▶ [Passage]:
-- Start --

A Ball for Daisy

a ball for daisy A Ball for DaisyThe Caldecott Committee tends to like wordless books. In my year, we gave an honor book award to The Red Book. In the past ten years, four winners were wordless or nearly wordless. Plus Raschka is a past winner. I have no doubt this will be on the current committee’s list for discussion.

Do you all know this book? The plot is simple: dog loves ball, ball pops, dog gets new ball. Raschka, whose art and book concepts can sometimes be difficult to parse (Waffle, Simple Gifts), is doggily direct here. Daisy’s joy and sorrow are shown magnified through her body language and by impressionistic splotches of watery color. Less significant aspects of Daisy’s life are painted faintly (her “owner,” details of the park she plays in) while everything that is important to her (the ball, the couch, another dog at the park) get fully saturated colors. Daisy herself is rendered with light gray outlines, but her eyes, nose, ears, tail, and toes are dark, punctuating the pages that show repeated images of her.

-- End --

▶ [Provided material]:
-- Start --

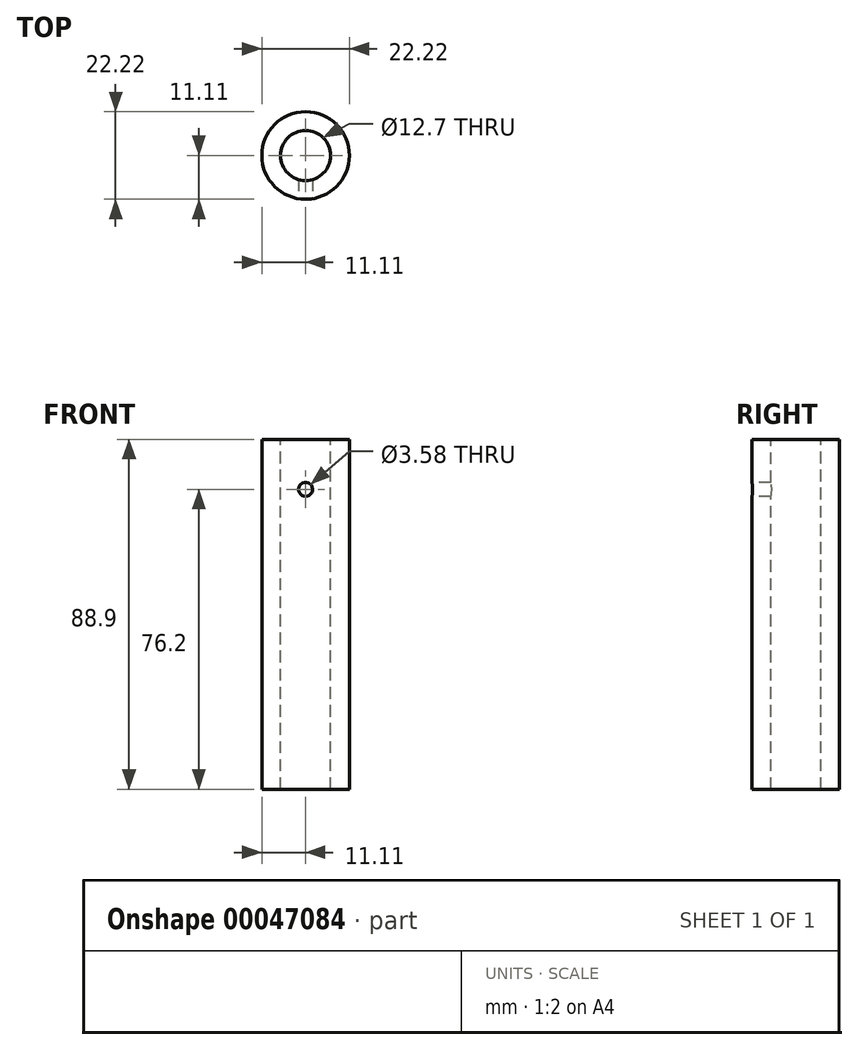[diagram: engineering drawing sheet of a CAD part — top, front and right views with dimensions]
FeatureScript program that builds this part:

-- End --

▶ [Exercise requirements]: Give the stretch of the book review from "a ball for daisy A" through "list for discussion." again, replacing "current committee" with "next committee".

▶ [Result]:
a ball for daisy A Ball for DaisyThe Caldecott Committee tends to like wordless books. In my year, we gave an honor book award to The Red Book. In the past ten years, four winners were wordless or nearly wordless. Plus Raschka is a past winner. I have no doubt this will be on the next committee’s list for discussion.